The PLM Implementation Fools !!!

blog181Product Lifecycle Management (PLM) is a software solution that can greatly help manufacturers to speed up innovation, reduce costs, and improve time to market their products in global and domestic markets.  This being said, to get the best results, there has to be smooth communication between manufacturers and the PLM service providers.

Many a times it has been witnessed that PLM service providers are unable to communicate the functioning and benefits of the PLM solution to their clients. Or, they are more than willing to bend over backwards to accommodate client demands in order to sell their product without sparing a thought to the long-term consequences.

PLM has standard tools and features though it does allow a fairly large degree of customization. However, the customization is secondary in the sense the primary functionalities remain the same. Then again, PLM does not function in silo and has to be integrated with the rest of the operating system which means that even if there is problem with one rung, the entire supply chain will be disturbed, defeating the very purpose of implementing the software.

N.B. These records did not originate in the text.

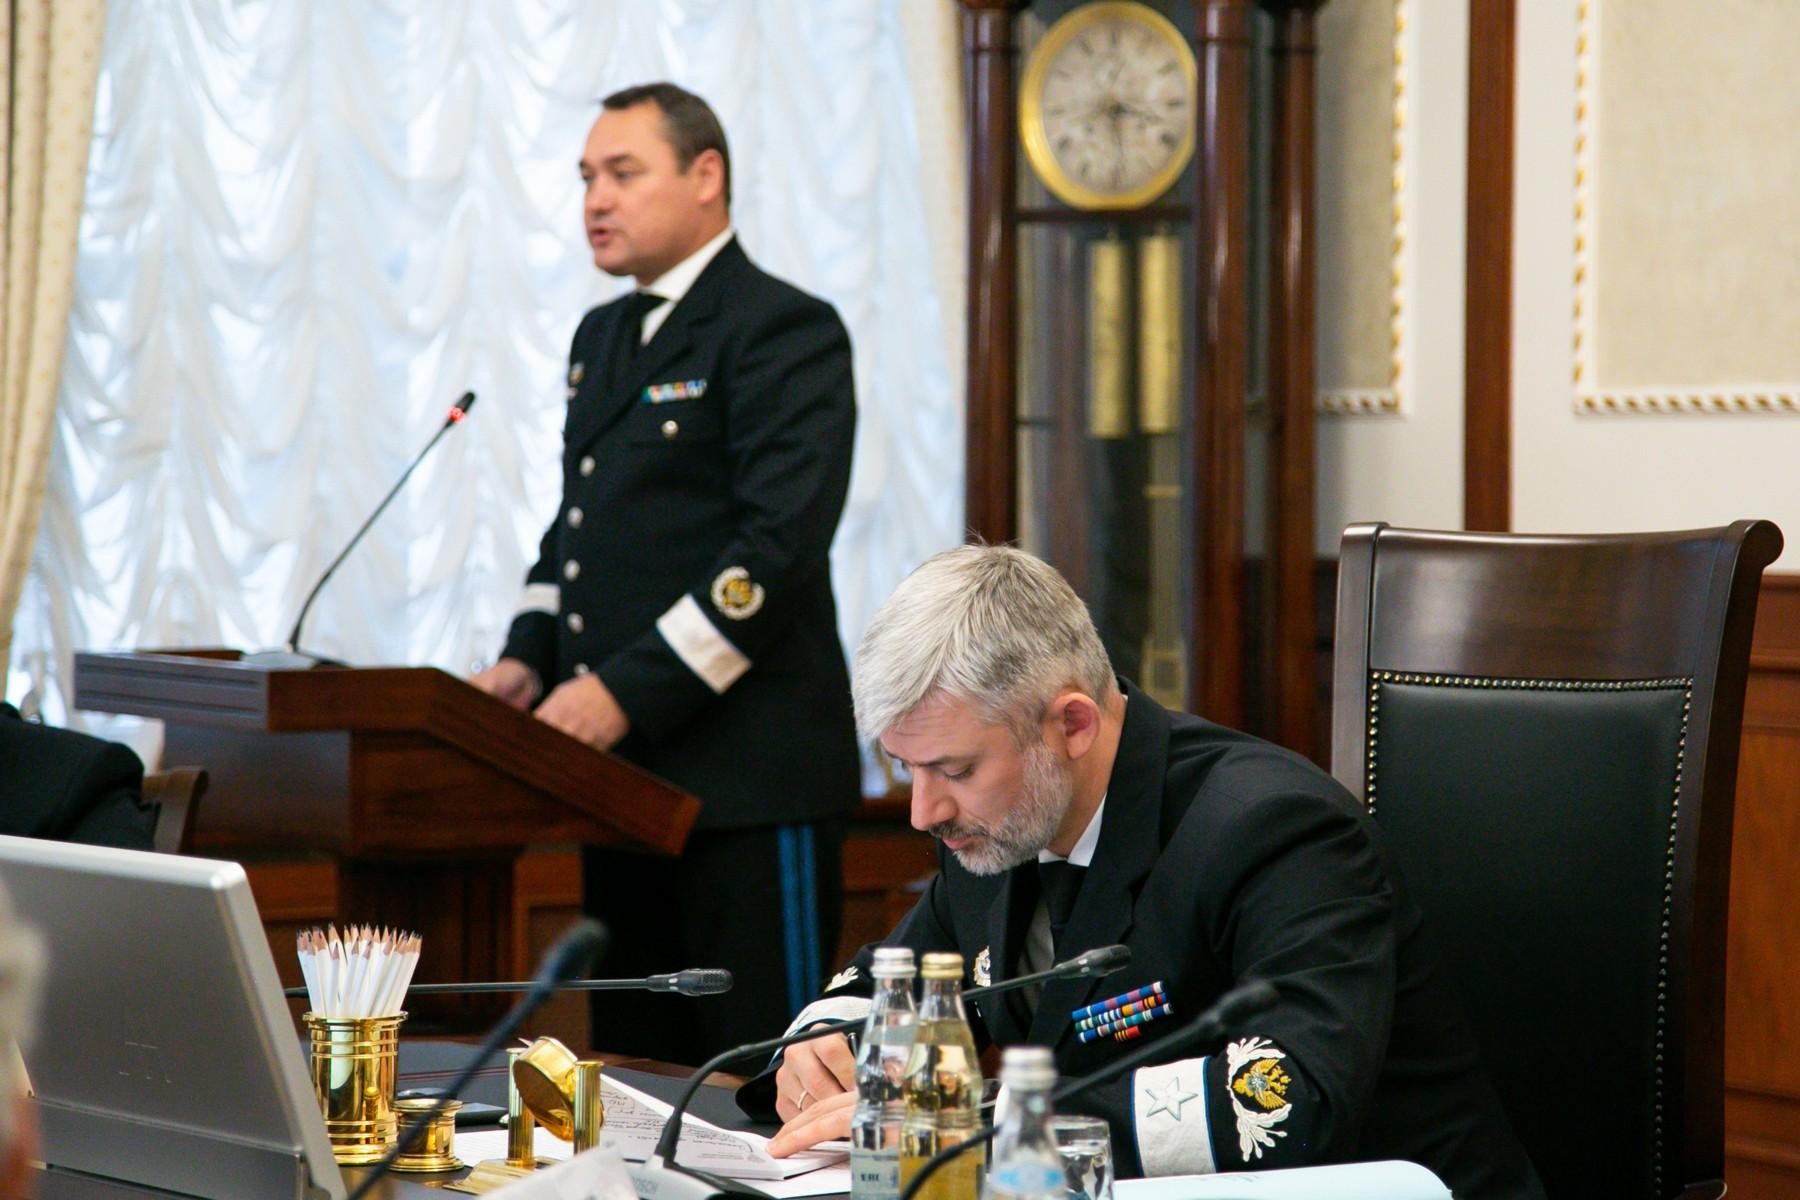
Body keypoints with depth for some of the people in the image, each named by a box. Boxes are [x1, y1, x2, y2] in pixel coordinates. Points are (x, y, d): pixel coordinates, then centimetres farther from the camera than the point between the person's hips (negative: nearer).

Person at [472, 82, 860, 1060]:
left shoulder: (783, 332, -8)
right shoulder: (601, 338, 19)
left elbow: (779, 545, -18)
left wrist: (630, 690, -21)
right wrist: (529, 658, 7)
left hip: (747, 778, -8)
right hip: (624, 769, 8)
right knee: (635, 1063, 11)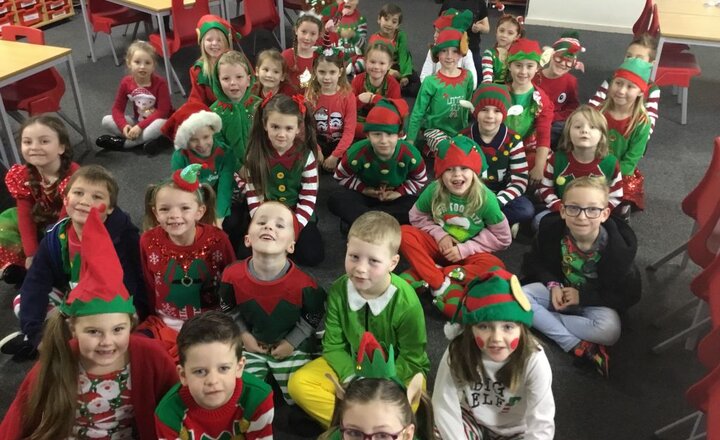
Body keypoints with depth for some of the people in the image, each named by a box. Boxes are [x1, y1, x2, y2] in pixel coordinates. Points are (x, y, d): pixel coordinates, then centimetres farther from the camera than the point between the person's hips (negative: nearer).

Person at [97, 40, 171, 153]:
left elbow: (162, 111, -24)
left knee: (161, 124, -39)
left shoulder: (160, 83, -21)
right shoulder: (126, 82, -9)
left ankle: (122, 142, -24)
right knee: (106, 121, -10)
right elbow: (117, 108, -5)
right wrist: (124, 126, -26)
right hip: (138, 121, 4)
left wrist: (140, 126, -29)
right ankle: (147, 139, -24)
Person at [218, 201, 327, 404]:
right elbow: (228, 309, 1)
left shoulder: (303, 283, -26)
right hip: (251, 344, 1)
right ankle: (264, 372, 28)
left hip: (292, 345, -1)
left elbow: (314, 316, -7)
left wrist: (292, 342, -8)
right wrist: (244, 334, -6)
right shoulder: (233, 276, -20)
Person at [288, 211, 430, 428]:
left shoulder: (406, 302, -24)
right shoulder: (338, 291, -15)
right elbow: (334, 345, -8)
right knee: (298, 384, -15)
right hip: (349, 365, 4)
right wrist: (351, 378, -23)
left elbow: (411, 359, -15)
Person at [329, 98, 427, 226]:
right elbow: (341, 176, -7)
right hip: (366, 195, 0)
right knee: (335, 200, -27)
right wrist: (363, 188, -16)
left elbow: (420, 180, -5)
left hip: (396, 197, 1)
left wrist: (400, 192, -17)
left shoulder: (410, 154, -24)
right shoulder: (358, 152, -26)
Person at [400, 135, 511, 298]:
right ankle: (440, 283, -31)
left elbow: (502, 238, -9)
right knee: (404, 233, -26)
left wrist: (464, 249, -15)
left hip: (469, 252, -1)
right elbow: (417, 217, 1)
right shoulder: (434, 190, -16)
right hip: (439, 244, 1)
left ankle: (423, 275, -30)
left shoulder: (485, 198, -18)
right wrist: (439, 235, -14)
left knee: (495, 265, -32)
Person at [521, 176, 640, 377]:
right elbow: (533, 263, 0)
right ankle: (578, 346, -26)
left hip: (596, 300, -3)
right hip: (559, 289, 3)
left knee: (610, 331, -33)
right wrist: (553, 285, -19)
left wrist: (583, 297, -20)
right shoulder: (551, 228, -18)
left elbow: (628, 294, -13)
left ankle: (544, 321, -20)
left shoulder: (619, 246, -24)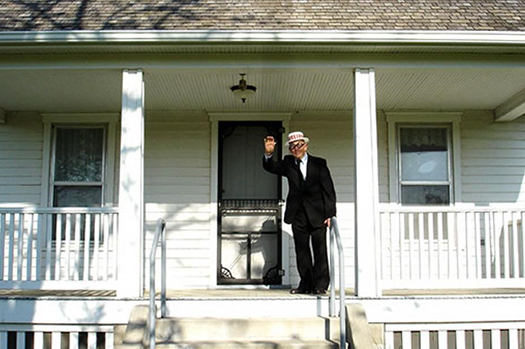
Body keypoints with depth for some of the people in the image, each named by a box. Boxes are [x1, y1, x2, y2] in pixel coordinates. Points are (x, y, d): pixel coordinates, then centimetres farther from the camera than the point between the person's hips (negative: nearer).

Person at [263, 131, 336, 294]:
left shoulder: (319, 163, 1)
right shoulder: (288, 163, 10)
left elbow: (329, 190, -1)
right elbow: (271, 167, -2)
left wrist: (329, 214, -9)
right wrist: (268, 153, -24)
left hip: (317, 214, -3)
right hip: (298, 215, 3)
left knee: (320, 250, -2)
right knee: (302, 250, 6)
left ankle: (320, 284, 5)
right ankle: (306, 284, 13)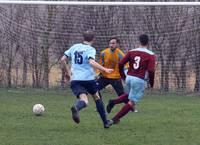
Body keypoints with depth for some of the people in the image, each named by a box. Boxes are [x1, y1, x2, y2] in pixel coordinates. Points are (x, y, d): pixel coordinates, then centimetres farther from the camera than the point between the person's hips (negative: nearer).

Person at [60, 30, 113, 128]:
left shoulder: (74, 47, 13)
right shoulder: (90, 49, -3)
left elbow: (62, 60, 11)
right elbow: (91, 62, -22)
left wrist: (66, 73, 24)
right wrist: (105, 70, -18)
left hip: (75, 79, 3)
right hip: (88, 78, -3)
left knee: (84, 100, -10)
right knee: (97, 98, 19)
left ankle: (76, 108, -49)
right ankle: (105, 122, 22)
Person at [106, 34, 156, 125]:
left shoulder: (131, 52, 6)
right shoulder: (151, 55, -5)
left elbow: (120, 64, 3)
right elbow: (151, 70, -14)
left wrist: (123, 76, 19)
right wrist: (151, 83, 0)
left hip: (129, 77, 5)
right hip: (139, 80, -5)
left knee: (130, 95, 31)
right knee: (131, 102, 4)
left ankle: (113, 102, 8)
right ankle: (115, 119, -3)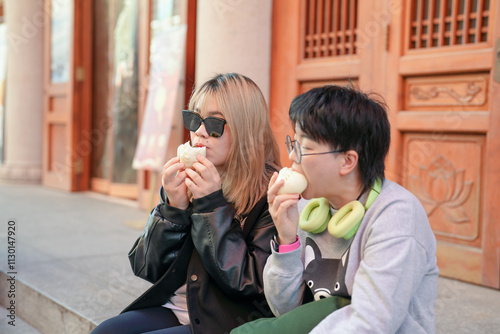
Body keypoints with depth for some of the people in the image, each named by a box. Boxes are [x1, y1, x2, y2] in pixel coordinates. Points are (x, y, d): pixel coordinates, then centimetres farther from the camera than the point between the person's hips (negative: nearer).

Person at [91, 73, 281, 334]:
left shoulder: (271, 194, -12)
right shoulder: (185, 180, 3)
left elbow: (251, 285, -17)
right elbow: (146, 269, 4)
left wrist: (212, 207, -19)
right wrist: (173, 207, -12)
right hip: (173, 308, 6)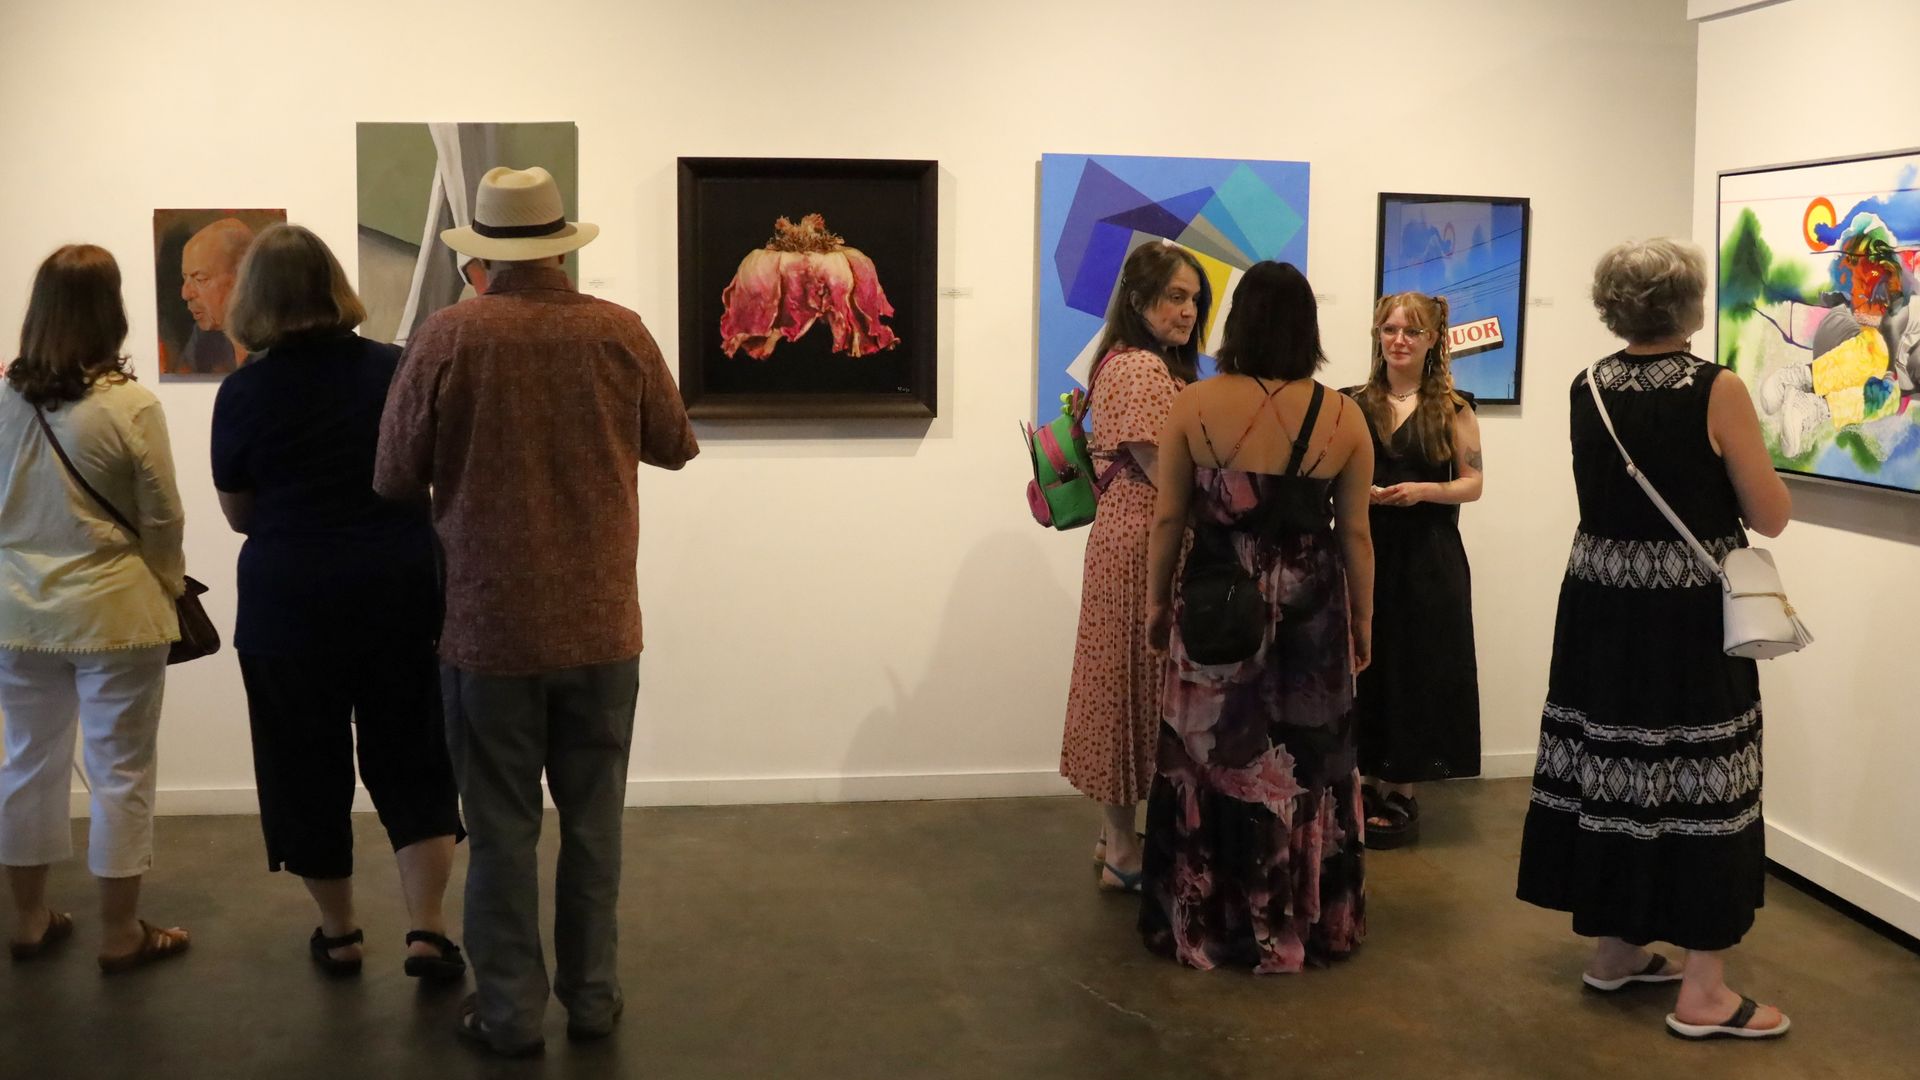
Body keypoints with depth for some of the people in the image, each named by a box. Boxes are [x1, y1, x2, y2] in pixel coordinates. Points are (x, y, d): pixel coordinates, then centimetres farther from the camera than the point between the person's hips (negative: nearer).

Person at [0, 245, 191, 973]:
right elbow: (161, 520, -8)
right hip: (114, 611, -4)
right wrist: (169, 589, 8)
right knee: (120, 772, 6)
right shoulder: (130, 405, -15)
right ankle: (120, 934, 15)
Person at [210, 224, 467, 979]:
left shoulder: (243, 392, -6)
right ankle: (427, 930, 4)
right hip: (401, 591, 1)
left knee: (309, 771, 13)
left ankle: (338, 934, 24)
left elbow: (239, 514, 4)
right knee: (414, 762, 11)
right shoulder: (395, 370, -3)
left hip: (291, 601, -1)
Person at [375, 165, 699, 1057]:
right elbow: (675, 446, 8)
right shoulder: (620, 332, -6)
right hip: (602, 624, 2)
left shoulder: (446, 337, -11)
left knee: (502, 826, 10)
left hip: (490, 627, -1)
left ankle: (510, 1010, 17)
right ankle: (592, 997, 22)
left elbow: (394, 479, -4)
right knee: (594, 819, 14)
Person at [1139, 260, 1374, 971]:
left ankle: (1206, 925, 21)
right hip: (1311, 614, 1)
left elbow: (1168, 519, -3)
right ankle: (1304, 925, 24)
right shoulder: (1342, 416, -7)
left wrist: (1157, 600, 10)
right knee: (1304, 767, 12)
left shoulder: (1193, 406, -8)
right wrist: (1363, 619, 10)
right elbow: (1355, 534, -2)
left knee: (1211, 763, 11)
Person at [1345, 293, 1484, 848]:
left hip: (1427, 557, -2)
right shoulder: (1354, 403, 7)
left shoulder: (1452, 407, 0)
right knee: (1366, 664, 3)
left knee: (1416, 667, 1)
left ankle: (1402, 790, 11)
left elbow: (1473, 483, 0)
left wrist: (1423, 490, -16)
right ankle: (1370, 780, 17)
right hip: (1363, 550, 2)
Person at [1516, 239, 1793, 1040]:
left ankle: (1614, 949, 26)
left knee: (1611, 767, 13)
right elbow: (1771, 517, -8)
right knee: (1699, 779, 1)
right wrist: (1746, 462, 10)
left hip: (1601, 603, 6)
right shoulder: (1717, 390, -14)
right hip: (1690, 614, -6)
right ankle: (1703, 994, 7)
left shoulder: (1586, 389, 3)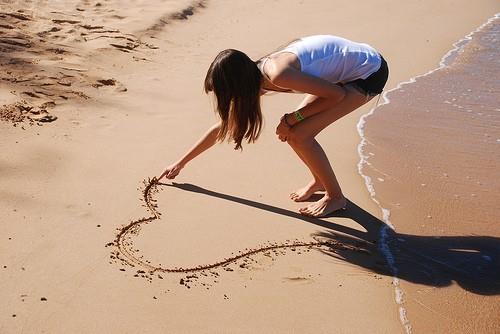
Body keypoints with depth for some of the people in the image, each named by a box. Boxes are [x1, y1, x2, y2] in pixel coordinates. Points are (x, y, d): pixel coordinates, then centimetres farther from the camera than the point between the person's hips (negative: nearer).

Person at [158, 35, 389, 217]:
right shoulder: (256, 79, -2)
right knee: (294, 130, 1)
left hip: (369, 72, -8)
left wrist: (293, 118, -14)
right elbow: (222, 126, 9)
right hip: (348, 66, 8)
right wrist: (180, 163, 15)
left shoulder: (277, 75, -29)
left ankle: (335, 196, 4)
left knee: (298, 134, -13)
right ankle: (320, 181, 24)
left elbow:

While the manufacturing company is trained to operate the PLM solution, the ultimate responsibility to provide post implementation and support services lies with the service provider. In a situation when the manufacturer is unable to extract value out of the PLM he will approach the service provider to ask for change in tools or at times, even replacement. As soon as the service provider plugs one loop hole, another one arises and what results is a vicious cycle and a lose all situation for both.

To avoid this situation, both the manufacturer and PLM service provider must sit together and work out a blue print that clearly showcases functioning and benefits. The manufacturers should clearly identify the business challenges and focus on what they want to achieve out of PLM before going ahead with a PLM project. They should then communicate clearly to the service providers the mission critical project. The service providers, in turn, should be upfront and transparent with their clients so that there are minimum or no post-implementation issues that would drag them both down.

As a service provider, you may go the extra mile to accommodate client request but ultimately this could turn out to be a case of being penny wise and pound foolish. An ideal option is to meet, communicate and lay all cards on the table right from pre- to-post implementation costs, benefits and returns.